◆ **EXERCISE INSTRUCTIONS**
With the pictures left out, repeat every entry that follows exactly.

———

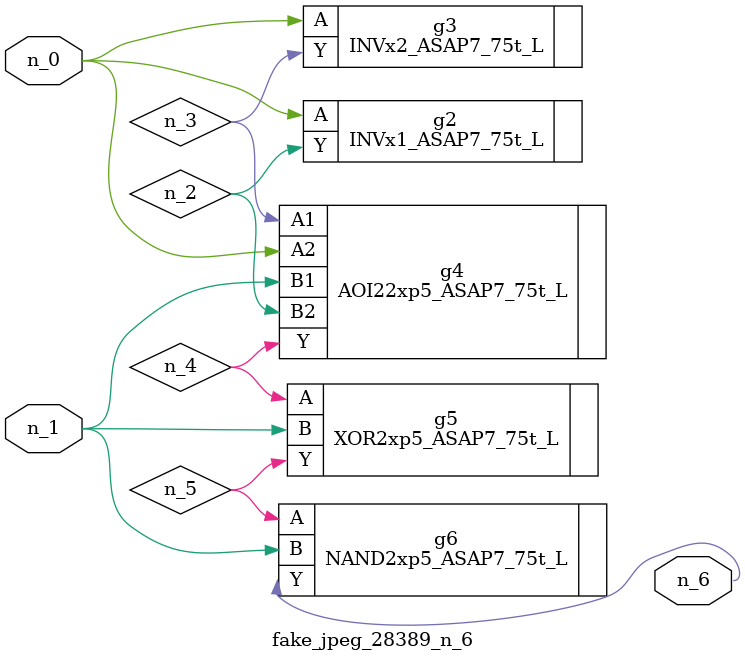
<source format=v>
module fake_jpeg_28389_n_6 (n_0, n_1, n_6);

input n_0;
input n_1;

output n_6;

wire n_2;
wire n_3;
wire n_4;
wire n_5;

INVx1_ASAP7_75t_L g2 ( 
.A(n_0),
.Y(n_2)
);

INVx2_ASAP7_75t_L g3 ( 
.A(n_0),
.Y(n_3)
);

AOI22xp5_ASAP7_75t_L g4 ( 
.A1(n_3),
.A2(n_0),
.B1(n_1),
.B2(n_2),
.Y(n_4)
);

XOR2xp5_ASAP7_75t_L g5 ( 
.A(n_4),
.B(n_1),
.Y(n_5)
);

NAND2xp5_ASAP7_75t_L g6 ( 
.A(n_5),
.B(n_1),
.Y(n_6)
);


endmodule
</source>
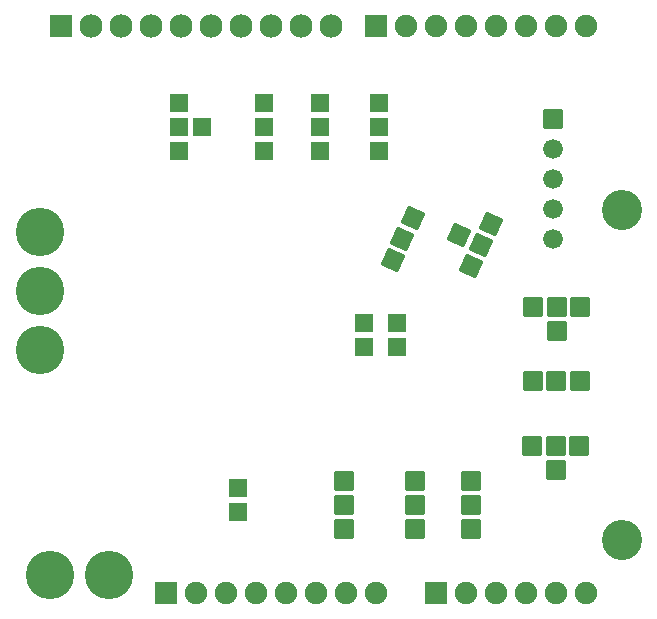
<source format=gbs>
G04 Layer: BottomSolderMaskLayer*
G04 EasyEDA v6.5.42, 2024-06-23 11:48:01*
G04 8461acd9e52441dfa5b1607b254f294a,2865ae9118a24060a17af6d01c9bcc73,10*
G04 Gerber Generator version 0.2*
G04 Scale: 100 percent, Rotated: No, Reflected: No *
G04 Dimensions in millimeters *
G04 leading zeros omitted , absolute positions ,4 integer and 5 decimal *
%FSLAX45Y45*%
%MOMM*%

%AMMACRO1*1,1,$1,$2,$3*1,1,$1,$4,$5*1,1,$1,0-$2,0-$3*1,1,$1,0-$4,0-$5*20,1,$1,$2,$3,$4,$5,0*20,1,$1,$4,$5,0-$2,0-$3,0*20,1,$1,0-$2,0-$3,0-$4,0-$5,0*20,1,$1,0-$4,0-$5,$2,$3,0*4,1,4,$2,$3,$4,$5,0-$2,0-$3,0-$4,0-$5,$2,$3,0*%
%ADD10MACRO1,0.1016X0.762X-0.762X0.762X0.762*%
%ADD11R,1.6256X1.6256*%
%ADD12MACRO1,0.1016X0.762X0.762X-0.762X0.762*%
%ADD13MACRO1,0.1016X0.3686X-1.0126X1.0126X0.3686*%
%ADD14MACRO1,0.1016X-0.3686X1.0126X-1.0126X-0.3686*%
%ADD15C,1.6764*%
%ADD16MACRO1,0.1016X0.7874X0.7874X0.7874X-0.7874*%
%ADD17MACRO1,0.1016X-0.9X0.9X0.9X0.9*%
%ADD18C,1.9016*%
%ADD19C,1.9620*%
%ADD20C,4.1016*%
%ADD21C,3.4032*%

%LPD*%
D10*
G01*
X-397344Y-2781518D03*
G01*
X-394855Y-2579029D03*
G01*
X-397344Y-2381519D03*
D11*
G01*
X50812Y-1241389D03*
G01*
X50812Y-1041389D03*
G01*
X-228587Y-1041389D03*
G01*
X-228587Y-1241389D03*
D10*
G01*
X677583Y-2781518D03*
G01*
X680072Y-2579029D03*
G01*
X677583Y-2381519D03*
G01*
X202603Y-2781518D03*
G01*
X205092Y-2579029D03*
G01*
X202603Y-2381519D03*
D12*
G01*
X1602498Y-1531482D03*
G01*
X1400009Y-1528993D03*
G01*
X1202499Y-1531482D03*
D11*
G01*
X-597496Y818626D03*
G01*
X-599986Y616137D03*
G01*
X-597496Y418627D03*
G01*
X-1072476Y818626D03*
G01*
X-1074966Y616137D03*
G01*
X-1072476Y418627D03*
G01*
X-97370Y818626D03*
G01*
X-99860Y616137D03*
G01*
X-97370Y418627D03*
D12*
G01*
X1402499Y-1106388D03*
G01*
X1202499Y-906388D03*
G01*
X1402499Y-906388D03*
G01*
X1602498Y-906388D03*
D11*
G01*
X-1597393Y618627D03*
G01*
X-1797392Y418627D03*
G01*
X-1797392Y618627D03*
G01*
X-1797392Y818626D03*
D12*
G01*
X1397000Y-2282799D03*
G01*
X1197000Y-2082800D03*
G01*
X1397000Y-2082800D03*
G01*
X1596999Y-2082800D03*
D11*
G01*
X-1295387Y-2638389D03*
G01*
X-1295387Y-2438389D03*
D13*
G01*
X580739Y-296476D03*
G01*
X846523Y-199739D03*
G01*
X762000Y-381000D03*
G01*
X677476Y-562260D03*
D14*
G01*
X186123Y-148939D03*
G01*
X98291Y-331403D03*
G01*
X17076Y-511460D03*
D15*
G01*
X1371511Y-330316D03*
G01*
X1371511Y-76316D03*
G01*
X1371511Y177683D03*
G01*
X1371511Y431683D03*
D16*
G01*
X1371511Y685683D03*
D17*
G01*
X-1905000Y-3327400D03*
D18*
G01*
X-1650987Y-3327389D03*
G01*
X-1396987Y-3327389D03*
G01*
X-1142987Y-3327389D03*
G01*
X-888987Y-3327389D03*
G01*
X-634987Y-3327389D03*
G01*
X-380987Y-3327389D03*
G01*
X-126987Y-3327389D03*
G01*
X1651012Y-3327389D03*
G01*
X1397012Y-3327389D03*
G01*
X1143012Y-3327389D03*
G01*
X889012Y-3327389D03*
G01*
X635012Y-3327389D03*
D17*
G01*
X381012Y-3327389D03*
D19*
G01*
X-507987Y1473210D03*
G01*
X-761987Y1473210D03*
G01*
X-1015987Y1473210D03*
G01*
X-1269987Y1473210D03*
G01*
X-1523987Y1473210D03*
G01*
X-1777987Y1473210D03*
G01*
X-2031987Y1473210D03*
G01*
X-2285987Y1473210D03*
G01*
X-2539987Y1473210D03*
D17*
G01*
X-2793987Y1473210D03*
G01*
X-127000Y1473199D03*
D18*
G01*
X127012Y1473210D03*
G01*
X381012Y1473210D03*
G01*
X635012Y1473210D03*
G01*
X889012Y1473210D03*
G01*
X1143012Y1473210D03*
G01*
X1397012Y1473210D03*
G01*
X1651012Y1473210D03*
D20*
G01*
X-2887586Y-3174989D03*
G01*
X-2387587Y-3174989D03*
G01*
X-2971787Y-1269989D03*
G01*
X-2971787Y-769990D03*
G01*
X-2971787Y-269991D03*
D21*
G01*
X1952612Y-81396D03*
G01*
X1952612Y-2881391D03*
M02*

</source>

———

◆ **SOLUTION FOR THIS PROBLEM**
<source format=v>
module fake_jpeg_28389_n_6 (n_0, n_1, n_6);

input n_0;
input n_1;

output n_6;

wire n_2;
wire n_3;
wire n_4;
wire n_5;

INVx1_ASAP7_75t_L g2 ( 
.A(n_0),
.Y(n_2)
);

INVx2_ASAP7_75t_L g3 ( 
.A(n_0),
.Y(n_3)
);

AOI22xp5_ASAP7_75t_L g4 ( 
.A1(n_3),
.A2(n_0),
.B1(n_1),
.B2(n_2),
.Y(n_4)
);

XOR2xp5_ASAP7_75t_L g5 ( 
.A(n_4),
.B(n_1),
.Y(n_5)
);

NAND2xp5_ASAP7_75t_L g6 ( 
.A(n_5),
.B(n_1),
.Y(n_6)
);


endmodule
</source>
<source format=gbs>
G04 Layer: BottomSolderMaskLayer*
G04 EasyEDA v6.5.42, 2024-06-23 11:48:01*
G04 8461acd9e52441dfa5b1607b254f294a,2865ae9118a24060a17af6d01c9bcc73,10*
G04 Gerber Generator version 0.2*
G04 Scale: 100 percent, Rotated: No, Reflected: No *
G04 Dimensions in millimeters *
G04 leading zeros omitted , absolute positions ,4 integer and 5 decimal *
%FSLAX45Y45*%
%MOMM*%

%AMMACRO1*1,1,$1,$2,$3*1,1,$1,$4,$5*1,1,$1,0-$2,0-$3*1,1,$1,0-$4,0-$5*20,1,$1,$2,$3,$4,$5,0*20,1,$1,$4,$5,0-$2,0-$3,0*20,1,$1,0-$2,0-$3,0-$4,0-$5,0*20,1,$1,0-$4,0-$5,$2,$3,0*4,1,4,$2,$3,$4,$5,0-$2,0-$3,0-$4,0-$5,$2,$3,0*%
%ADD10MACRO1,0.1016X0.762X-0.762X0.762X0.762*%
%ADD11R,1.6256X1.6256*%
%ADD12MACRO1,0.1016X0.762X0.762X-0.762X0.762*%
%ADD13MACRO1,0.1016X0.3686X-1.0126X1.0126X0.3686*%
%ADD14MACRO1,0.1016X-0.3686X1.0126X-1.0126X-0.3686*%
%ADD15C,1.6764*%
%ADD16MACRO1,0.1016X0.7874X0.7874X0.7874X-0.7874*%
%ADD17MACRO1,0.1016X-0.9X0.9X0.9X0.9*%
%ADD18C,1.9016*%
%ADD19C,1.9620*%
%ADD20C,4.1016*%
%ADD21C,3.4032*%

%LPD*%
D10*
G01*
X-397344Y-2781518D03*
G01*
X-394855Y-2579029D03*
G01*
X-397344Y-2381519D03*
D11*
G01*
X50812Y-1241389D03*
G01*
X50812Y-1041389D03*
G01*
X-228587Y-1041389D03*
G01*
X-228587Y-1241389D03*
D10*
G01*
X677583Y-2781518D03*
G01*
X680072Y-2579029D03*
G01*
X677583Y-2381519D03*
G01*
X202603Y-2781518D03*
G01*
X205092Y-2579029D03*
G01*
X202603Y-2381519D03*
D12*
G01*
X1602498Y-1531482D03*
G01*
X1400009Y-1528993D03*
G01*
X1202499Y-1531482D03*
D11*
G01*
X-597496Y818626D03*
G01*
X-599986Y616137D03*
G01*
X-597496Y418627D03*
G01*
X-1072476Y818626D03*
G01*
X-1074966Y616137D03*
G01*
X-1072476Y418627D03*
G01*
X-97370Y818626D03*
G01*
X-99860Y616137D03*
G01*
X-97370Y418627D03*
D12*
G01*
X1402499Y-1106388D03*
G01*
X1202499Y-906388D03*
G01*
X1402499Y-906388D03*
G01*
X1602498Y-906388D03*
D11*
G01*
X-1597393Y618627D03*
G01*
X-1797392Y418627D03*
G01*
X-1797392Y618627D03*
G01*
X-1797392Y818626D03*
D12*
G01*
X1397000Y-2282799D03*
G01*
X1197000Y-2082800D03*
G01*
X1397000Y-2082800D03*
G01*
X1596999Y-2082800D03*
D11*
G01*
X-1295387Y-2638389D03*
G01*
X-1295387Y-2438389D03*
D13*
G01*
X580739Y-296476D03*
G01*
X846523Y-199739D03*
G01*
X762000Y-381000D03*
G01*
X677476Y-562260D03*
D14*
G01*
X186123Y-148939D03*
G01*
X98291Y-331403D03*
G01*
X17076Y-511460D03*
D15*
G01*
X1371511Y-330316D03*
G01*
X1371511Y-76316D03*
G01*
X1371511Y177683D03*
G01*
X1371511Y431683D03*
D16*
G01*
X1371511Y685683D03*
D17*
G01*
X-1905000Y-3327400D03*
D18*
G01*
X-1650987Y-3327389D03*
G01*
X-1396987Y-3327389D03*
G01*
X-1142987Y-3327389D03*
G01*
X-888987Y-3327389D03*
G01*
X-634987Y-3327389D03*
G01*
X-380987Y-3327389D03*
G01*
X-126987Y-3327389D03*
G01*
X1651012Y-3327389D03*
G01*
X1397012Y-3327389D03*
G01*
X1143012Y-3327389D03*
G01*
X889012Y-3327389D03*
G01*
X635012Y-3327389D03*
D17*
G01*
X381012Y-3327389D03*
D19*
G01*
X-507987Y1473210D03*
G01*
X-761987Y1473210D03*
G01*
X-1015987Y1473210D03*
G01*
X-1269987Y1473210D03*
G01*
X-1523987Y1473210D03*
G01*
X-1777987Y1473210D03*
G01*
X-2031987Y1473210D03*
G01*
X-2285987Y1473210D03*
G01*
X-2539987Y1473210D03*
D17*
G01*
X-2793987Y1473210D03*
G01*
X-127000Y1473199D03*
D18*
G01*
X127012Y1473210D03*
G01*
X381012Y1473210D03*
G01*
X635012Y1473210D03*
G01*
X889012Y1473210D03*
G01*
X1143012Y1473210D03*
G01*
X1397012Y1473210D03*
G01*
X1651012Y1473210D03*
D20*
G01*
X-2887586Y-3174989D03*
G01*
X-2387587Y-3174989D03*
G01*
X-2971787Y-1269989D03*
G01*
X-2971787Y-769990D03*
G01*
X-2971787Y-269991D03*
D21*
G01*
X1952612Y-81396D03*
G01*
X1952612Y-2881391D03*
M02*

</source>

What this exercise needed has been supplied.